In a completely different approach to drug discovery, a team led by Dr. Samir K. Brahmachari at Delhi’s CSIR-Institute of Genomics and Integrative Biology (CSIR-IGIB) has used a combination of approaches to predict potential drug targets in Mycobacterium tuberculosis, the TB causing bacteria. The novel method not only helps in speeding up drug discovery by finding potential, non-toxic drug targets but will also cost far less by reducing the chances of failure. The results were published in the journal Scientific Reports.
“Conventionally, drug discovery was never looked at from a Systems Biology point of view. The approach we used was rather unconventional. We looked at finding targets first based on evolutionary conservation principle in an organism,” says Dr. Divneet Kaur from IGIB and the first author of the paper. Evolutionary conservation is based on the premise that genes that are very critical for the bacteria do not undergo any mutation.
Based on a previous study that used the Systems Biology Spindle Map (SBSM) approach, the team was able to identify 890 non-toxic genes responsible for metabolism as drug targets. Using computational approaches, the potential drug targets were reduced to 116; these 116 genes are so vital that any inhibition would kill the bacteria.
In order to identify drug targets with the least likelihood of side effects, the 116 essential genes were compared with the human genome and human microbiome at the sequence level to identify genes that did not have any similarity (homology) with human genome sequences.
Of the 116 genes, 104 genes were found to have no similarity with the human genome sequences, meaning any drug developed targeting these 104 genes will only target the TB bacteria and not cause any harm to human cells.
“There is a need for drug discovery to move from Wright brothers’ era of trial and error method. The trial and error approach is slow and too expensive.”The potential drug targets were further shortlisted to 33 genes. The 33 genes play an essential role in bacteria metabolism and have not undergone any mutation in any of the 1,623 TB strains, including the 1,084 multidrug-resistant TB strains, isolated from people with TB. The presence or absence of mutations in any of the 33 genes was evaluated using the Genome-wide Mycobacterium tuberculosis variation (GMTV) database. The genes which are essential for bacteria never undergo any mutations as that would be lethal for their survival.
The crystal structure, which is essential for carrying out drug discovery process, was available for 15 of the 33 targets. “For the 15 genes which have a crystal structure, work has already begun in finding out novel lead compounds for the targets,” says Dr. Mukta Sharma, who is presently involved in the study but is not an author of the paper.
“Once we have the targets and have structures of these targets then can tailor-make molecules to inhibit even MDR-TB and XDR-TB,” says Dr. Kaur. Dr. Debasis Dash from IGIB and one of the authors of the paper helped identify the amino acid changes and mapped them onto the proteins.
The team has already carried out druggability assessment (to find out if the targets have certain properties for a drug to bind to receptors) for all the 33 gene targets. “Most of the 33 genes were found to be highly druggable and none was found to be non-druggable,” says Dr. Sharma. “This validates the approach adopted by this study.”
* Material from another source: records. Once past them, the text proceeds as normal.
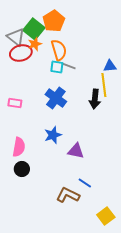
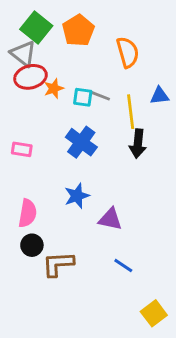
green square: (34, 29) -> (36, 28), moved
orange star: (35, 44) -> (54, 88), moved
orange semicircle: (59, 50) -> (128, 52), moved
yellow line: (104, 85) -> (131, 112), moved
brown L-shape: (68, 195) -> (58, 264), moved, turned -30

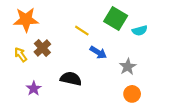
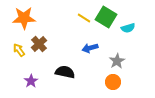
yellow line: (82, 31) -> (84, 18), moved
blue arrow: (98, 52) -> (90, 48), turned 133
orange circle: (132, 94) -> (113, 82), moved

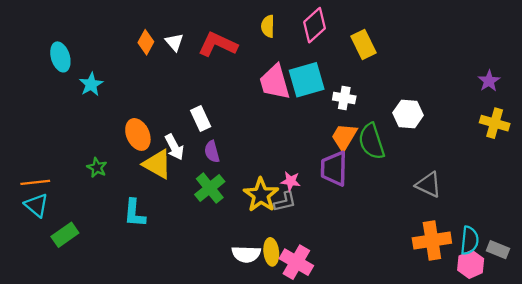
“There is a need for drug discovery to move from Wright brothers’ era of trial and error method. The trial and error approach is slow and too expensive,” says Dr. Brahmachari. “Through computational approach we first make sure that the target is the Achilles’ heel of M. Tuberculosis and is absent in human cells. Using our new approach, we can work on all organisms.”
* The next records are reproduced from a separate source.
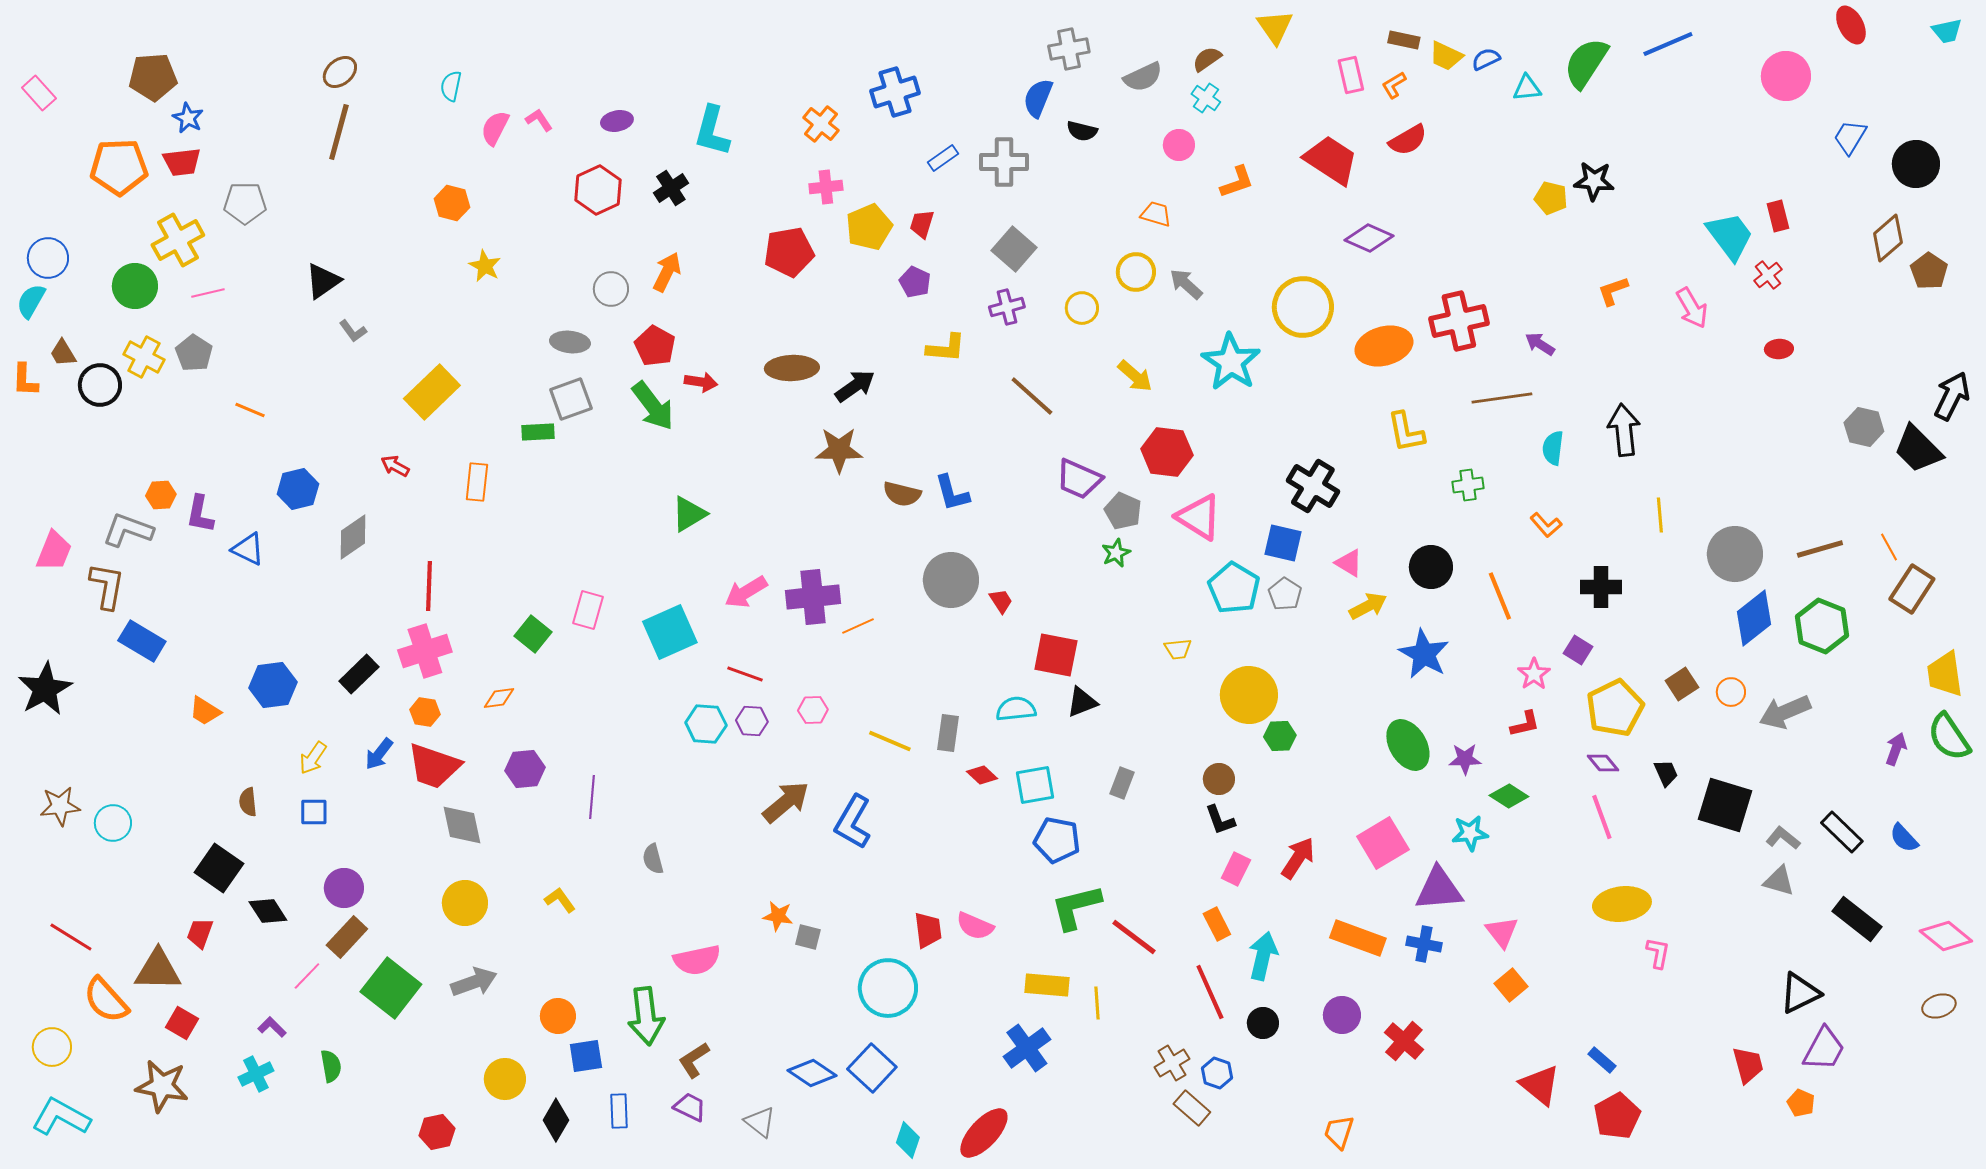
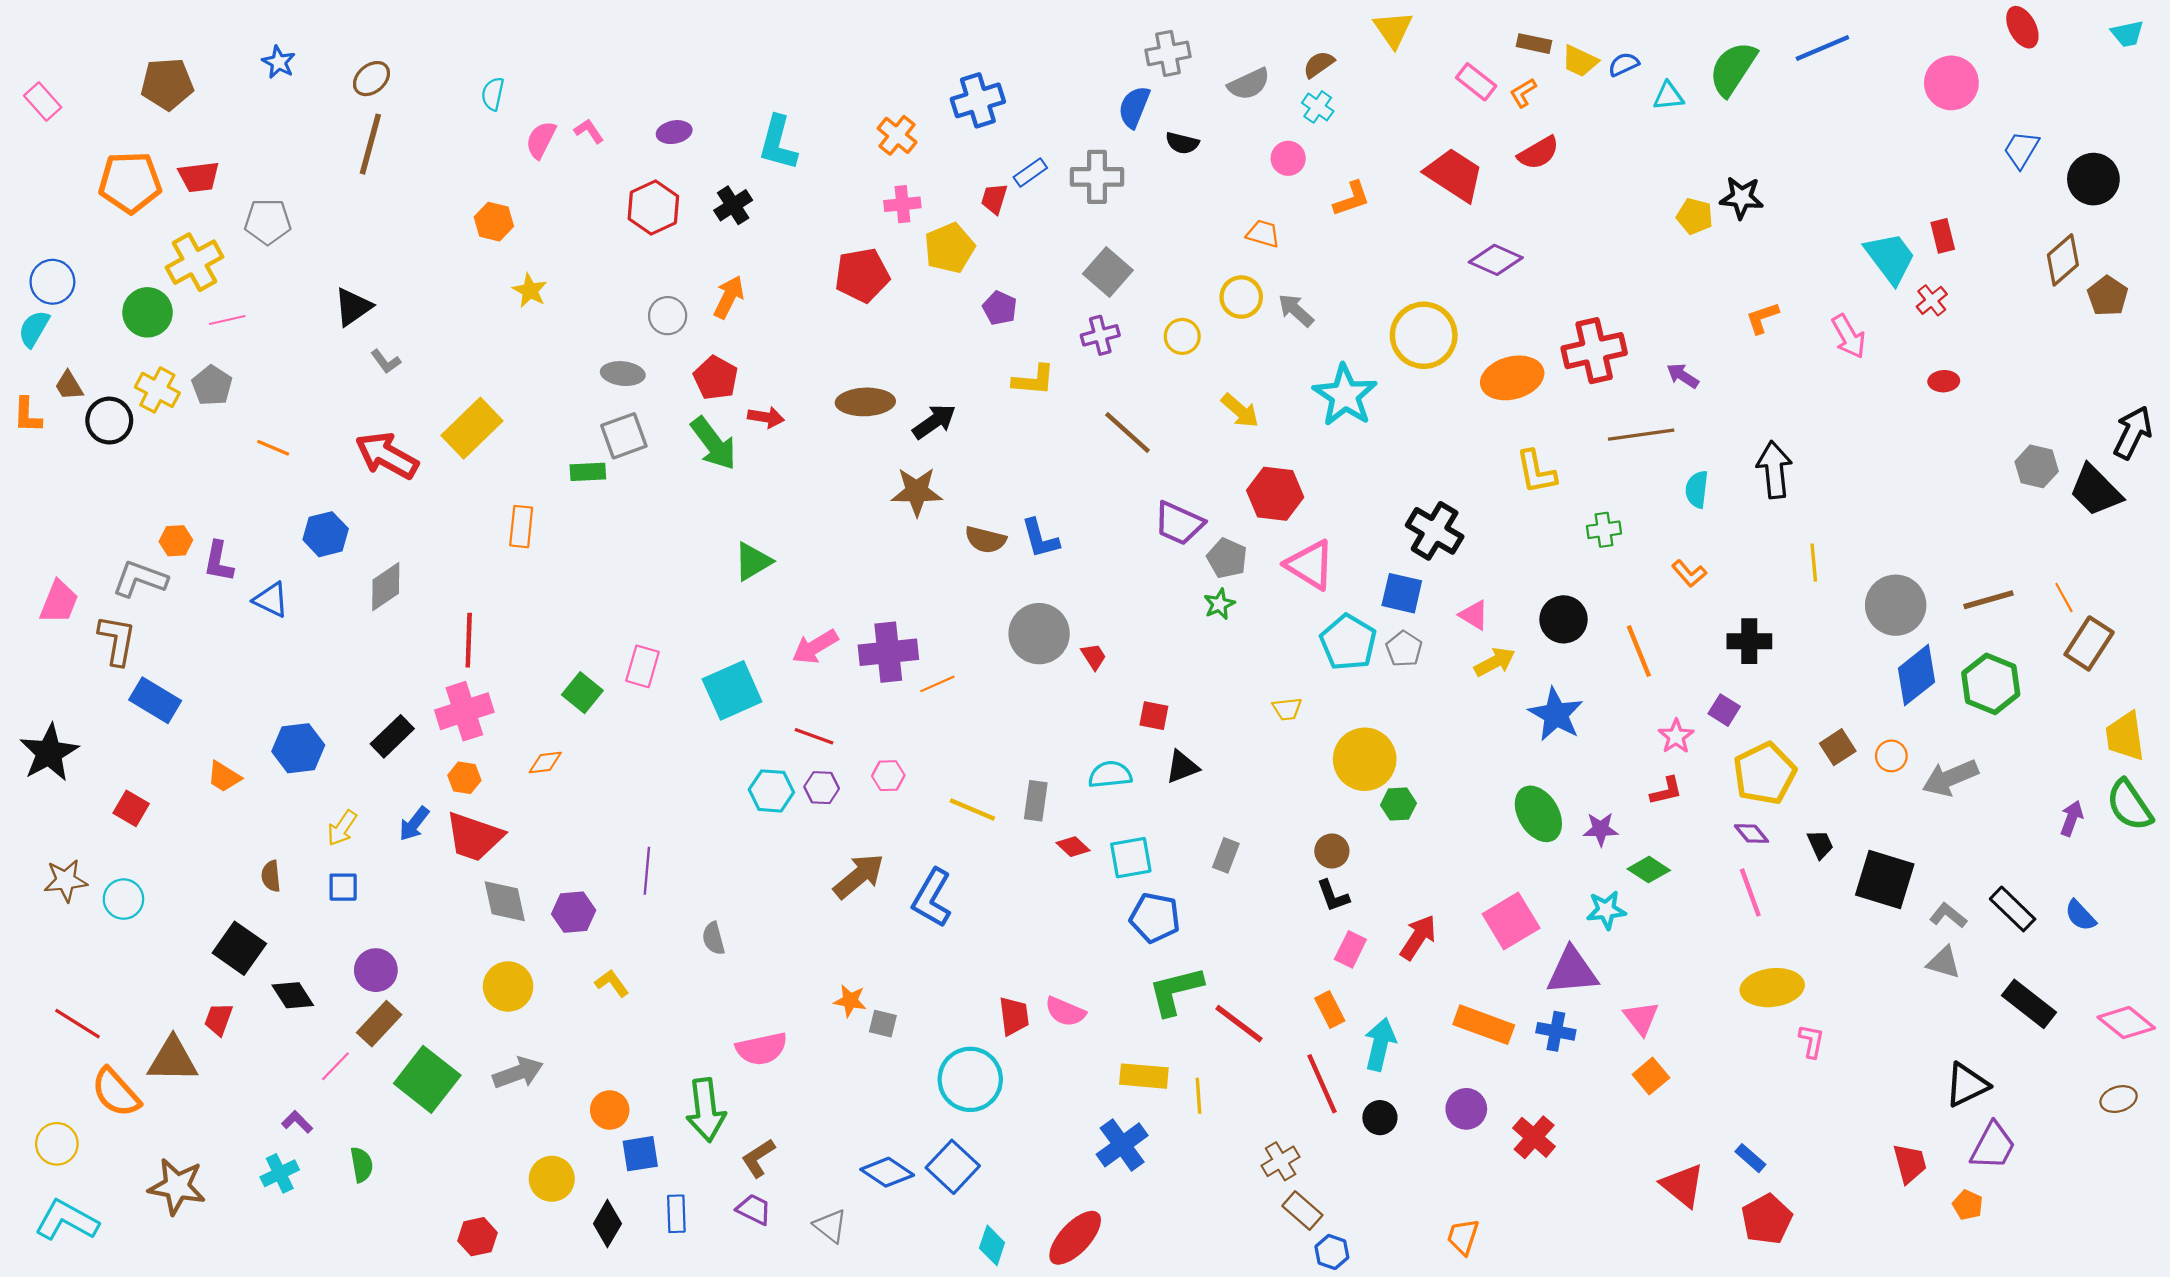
pink rectangle: (1351, 75) -> (1476, 82), turned -39
blue star: (188, 118) -> (279, 62), moved
red trapezoid: (922, 224) -> (994, 199), moved
red arrow: (395, 466) -> (387, 455), moved, size x2.0
red square: (1056, 655) -> (1154, 716), size x0.6
purple hexagon: (525, 769) -> (574, 912), moved
red square: (182, 1023) -> (131, 808), moved
blue hexagon: (1217, 1073) -> (1332, 1252), moved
According to Dr. Brahmachari, all the genes, targets and even ligands will be in open source so anyone can develop new drug molecules.
In order to understand the drug resistance seen in many TB drugs, the researchers evaluated the gene targets of known drugs — isoniazid, pyrazinamide, ethambutol for any mutations. “The current drug targets show a high degree of mutations,” says the paper. While isoniazid showed relatively lower variation compared with other drugs, the target of bedaquiline (for MDR-TB) drug showed no mutation. According to the paper, this “supports the hypothesis of the importance of completely invariant genes as potential targets for the successful development of novel antibiotics”.
Metformin, a drug used for diabetes care, was found to have minimum number of mutations, so can be repurposed as an adjunct therapy for MDR-TB.